The Terminator

Or it could be that the time travel theory in The Terminator is flawed because it thinks people traveling from the future to the past can interact with people and living things in the past. Everyone knows the past is lifeless. If you even tried to drink a carbonated beverage in the past, it would taste awful because it is completely flat. Also, the past is eaten up by large spinning mouths full of razor blade teeth.

Basically, you’re fucked if you time travel to the past. Unless you have a plane that can fly you back out of the rift in space-time you flew through in the first place.

How will we get back without Piers to stay awake and pilot us home while lowering the air pressure so we survive in our sleep?

We just grab the person whose ancestry is closest to England. It’s the only fair way.

This should be how we celebrate next Fuck England week.

The only way to explain it is it’s fiction: a lie. It doesn’t have to make perfect logical sense, it just has to tell a story.

I HATE timetravel.*

Note the lack of quotation marks.

*Except in Chrono Trigger. Then it’s a-okay.

I say we just run with that before somebody’s brain implodes.

Because I should have said it first time out:

Wibbly-wobbly, timey-wimey. :smiley:

Nice King reference! This thread just got me thinking about 12 Monkeys as well.

Heh, I thought that was a Langoliers reference. Haven’t seen or read that in quite some time. That was some fucked-up stuff right there.

We’ve got an infinite loop and the only solution is moar TIME KOMPRESSION!!!

But at least he isn’t his own grandfather, or both of his hermaphrodite parents.

Originally Posted by Some Kind of Incredibly Awesome Dude
Of course I’m also willing to accept the possibility of Solid Snake creating a TIME PARADOX!!! (a possibility that could easily be proven to exist if only someone less lazy than I could find something that connects Kyle Reese to Solid Snake somehow).

You have failed me yet again! Wikipedia!

The lie must be consistent though.

It doesn’t, though, it’s just nicer if it is. The most important thing about it is the story it tells.

I agree with Rigmarole. If something is fiction, then there must be emphasis placed on making the world consistent. Otherwise anything can happen in it and things get either boring or look very poor planned. I think something people need to focus more on when making up stories or using other methods of expression is not being super creative but rather being able to manage the miniature world you create into something coherent and understandable (not necessarily to everyone, but at least to someone).

That said I don’t know much about this Terminator business. Some of the descriptions said so far seem to make sense. All I know is that the first movie had some bad ass music in it. So 80’s synth Industrialesque.

I agree absolutely the work is much better as a work if the world is consistent. Sometimes it just isn’t though.

Well, I have a question that could be answered. In the series both humans and the reprogrammed Terminators will fight the Skynet Terminators with conventional weapons. Why bother when they’re bulletproof?

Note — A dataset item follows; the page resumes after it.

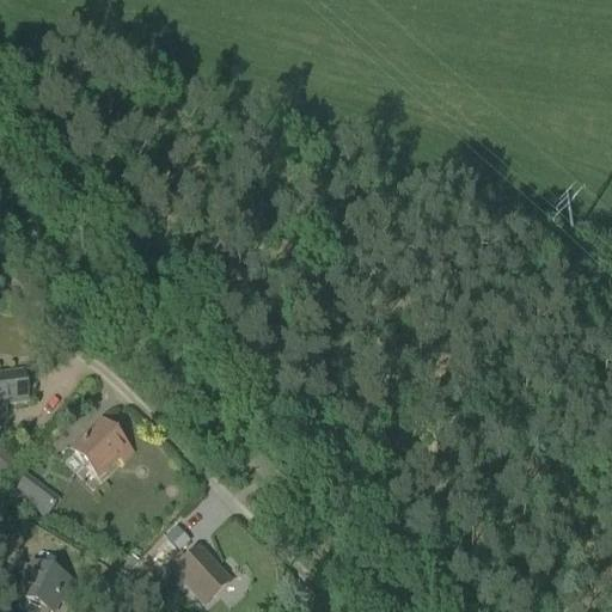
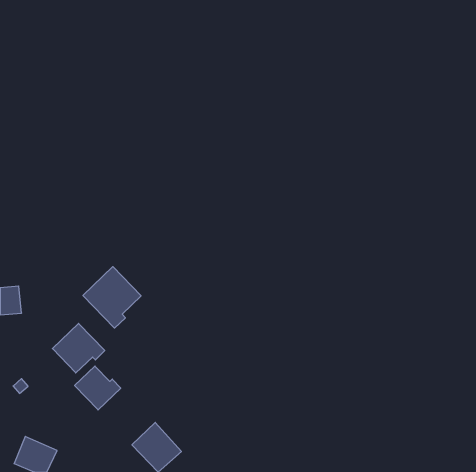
building: none -> [83,267,141,328]
building: none -> [75,366,121,410]

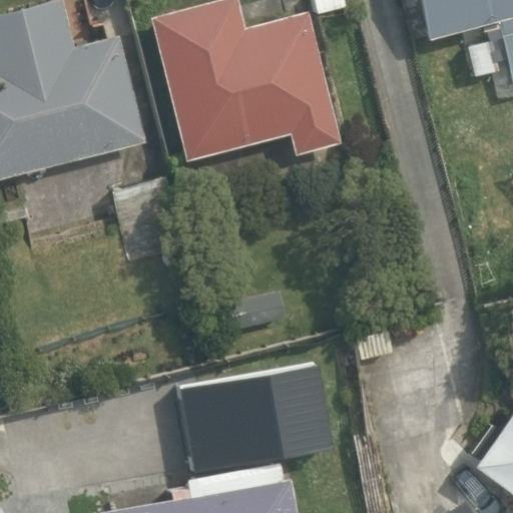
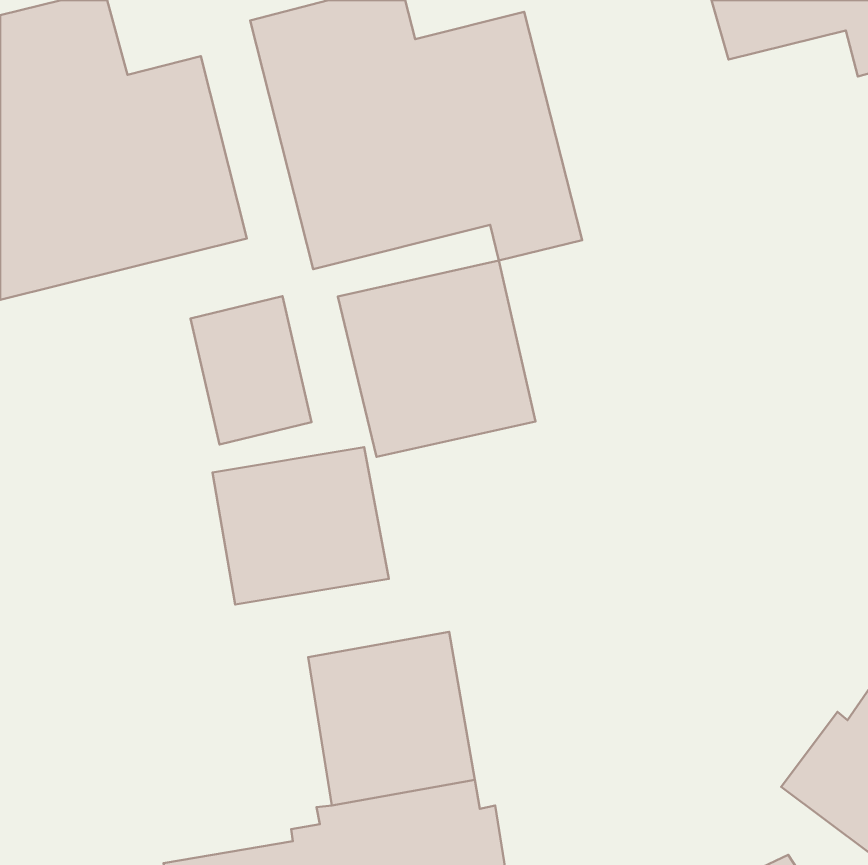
building: none -> [338,261,536,457]
building: none -> [213,447,389,604]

Because you can’t carry smelting factories with you. Plus they go great with kickass biker shades. B(

Also, what else are they going to use? There aren’t in plasma blasters or anything, so they really just have normal small arms. In Terminator 2, Sarah Connor had a nice stockpile of small arms, so the series isn’t straying from anything that wasn’t established in the movies. Also, there are some weapons that do have an impact on the Terminators (mostly the higher caliber weapons). Also, most of the Terminators haven’t varied too much from the model that the Govenator was, and he was destroyed by a pipe bomb in the first one. It also goes well with the over all story of John Connor teaching the humans how to fight against the machines. Plus, some small arms are powerful enough to destroy the terminators (such as a .50 cal sniper rifle like used in the episode where John and Derek are at the military school). Cameron has destroyed a lot of terminators with her strength, somewhat like in Terminator 3. Besides, even bulletproof things can only take so many hits.

I get the ‘lack of anything else’ thing but it seems a waste when all they do is keep walking towards you. The .50 cal doesn’t stop them. Derek even said it just slows it down.

The only scene where bullets made any difference was the church in Mexico where they had to shoot it non-stop for about 5 minutes. And that was only after they cornered it.

Cameron is a Terminator herself. She knows about the weaknesses and how to exploit them.

Actually, in the one with at the military school, Derek blows a Terminators head off with a .50 cal sniper rifle. Also, what I mean with Cameron is that she has the physical strength to fight them. A person wouldn’t do well going toe to toe with one, but she can since she’s on equal footing. How is it a waste though if the weapons do work after awhile and do slow them down? Isn’t it better to at least damage it or slow it down than to just keep running? Also, as shown in the first terminator, they do have vulnerable parts (such as being destroyed by one pipe bomb), so small arms can hit the vulnerable parts and . Also, .50 cals are extremely effective and can damage even tanks and actually destroy most armored vehicles. It is sort of like Terminator 2 when the Governator’s terminator is almost destroyed by having a rod rammed through him the the other terminator. Despite the Terminator being strong, a rod at a low velocity almost destroyed him. A .50 cal is basically like a small rod at an extremely high velocity.